Last summer, a wooden teahouse mysteriously popped up in Griffith Park. It was a serene place on top of Mt. Bell with gorgeous views, where people were invited to write down wishes for L.A. and hang them inside the structure.
The teahouse came and went in less than a month, and the anonymous art collective who built the installation donated it to the city. On Feb. 6, that same collective is creating another ephemeral experience in Los Angeles — this time in a downtown alley.
Downtown L.A. is noisy, and, for all the gentrification taking place, still somewhat funky. I’m standing on South Broadway between 5th and 6th streets. A loud stream of buses and cars are barreling by, and a stream of people — some obviously down on their luck — are walking past a row of cheap jewelers, cell phone shops and clothing stores. In other words: hardly the place you’d expect to have a transcendent experience.
But a woman opens a door into the alleyway between two jewelry stores, and it’s like I’ve entered the wardrobe into Narnia, or Platform Nine and Three Quarters for a train to Hogwarts. In this first small chamber, a young woman brushes glittery paint on origami flowers pinned to the brick wall. It’s bright and calm and quiet — an immediate contrast to the cacophony on Broadway.
Then I enter the main alley, which is open to the sky, and a gentle flurry of flower petals is falling like snow. Along the walls are stations to write down your first memory of L.A. on a piece of paper, a wooden filing cabinet to store them by category, and a pulley where you can clip memories to a rope that hoists them up a flight of narrow metal stairs.
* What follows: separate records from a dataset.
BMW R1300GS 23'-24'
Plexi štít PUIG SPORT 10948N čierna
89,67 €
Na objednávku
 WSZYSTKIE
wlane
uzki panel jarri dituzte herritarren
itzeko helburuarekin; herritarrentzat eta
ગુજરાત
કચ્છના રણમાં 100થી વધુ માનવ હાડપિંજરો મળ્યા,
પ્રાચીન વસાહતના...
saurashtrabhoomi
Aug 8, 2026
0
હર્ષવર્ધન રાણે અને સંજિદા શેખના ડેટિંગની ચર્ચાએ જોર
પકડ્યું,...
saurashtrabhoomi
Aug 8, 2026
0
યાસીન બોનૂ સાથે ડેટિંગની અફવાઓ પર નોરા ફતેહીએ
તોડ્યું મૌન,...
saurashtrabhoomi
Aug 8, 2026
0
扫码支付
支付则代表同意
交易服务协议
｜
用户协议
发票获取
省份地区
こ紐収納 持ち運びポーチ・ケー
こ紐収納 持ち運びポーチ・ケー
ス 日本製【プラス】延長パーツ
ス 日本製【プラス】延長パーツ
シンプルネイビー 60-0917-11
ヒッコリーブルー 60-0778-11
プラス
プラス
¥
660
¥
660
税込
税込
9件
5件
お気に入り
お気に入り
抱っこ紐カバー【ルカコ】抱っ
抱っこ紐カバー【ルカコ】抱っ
The staircase leads to a small platform, where another woman silently types away on a stenotype machine, which spools a long trail of paper over the balcony and down into the alley below. Petals keep falling and building up, and a man walks around sweeping them to the side with a broom. It’s absurd and contrived and artificial — and utterly serene.
In the middle of downtown Los Angeles, for a brief moment, I’m in a still, quiet wonderland of precipitating flowers, with an invitation to dwell on my memories of the city.
“It was a bit of a portal, right?” says Gasshan Sarkis, who isn’t part of the collective behind Petal Drop LA, but is one of their fans. (One member described him as an "unofficial spokesperson.") “You walk through a door and suddenly you’re no longer on Broadway. It feels in between worlds, kind of. It’s in between buildings, but it’s also ... you’re not quite to the other place. You feel like if you keep walking you’ll get somewhere else, but where you are you right now is just this transitional place. It’s fantastic.”
“There’s an ephemeral quality to the petals that we feel connects, in a way, to this ephemeral event that’s just happening,” says one member of the collective, who all prefer to remain anonymous. “It’s also happening in this very narrow sliver of the city — this sort of narrow alley — and this narrow window of time.”
“When I first arrived in L.A.,” she recalls, “it was a very hard city for me to process and to understand. It felt very overwhelming. I didn’t know how to find the beauty and joy in the city. It took me a long time to do that. But over time I realized that there’s so many surprises in the city, and it’s like one wonder after another. These kinds of experiences are what make Los Angeles amazing to me, and so trying to create some of them is really what has motivated me behind this piece.”
After months of searching, the collective found this privately owned alley through a friend who lives in the neighborhood. “You can actually rent the five feet between two buildings if you have occasion to,” explains another member of the collective. “It’s amazing how quiet a little alley nestled between two buildings can be on Broadway downtown,” he adds. “Doesn’t take much.”
Another fan (who also preferred to remain anonymous) stumbled on the teahouse last summer and was excited to fall under the collective’s new spell. “Look at us,” she says. “Look at where we are right now. And then five steps away, you’re in solitude, and you’re encouraged to empty your mind.”
Petal Drop LA takes place on Feb. 6, in the alleyway located at 530 S. Broadway. Five thousand cups of assorted cherry and wild rose flower petals will fall on anyone who turns up. But it’s only happening for one day, between sunrise and dusk — or whenever they run out of petals. So hurry up, jump in your car, race downtown, and experience a small taste of fleeting tranquility.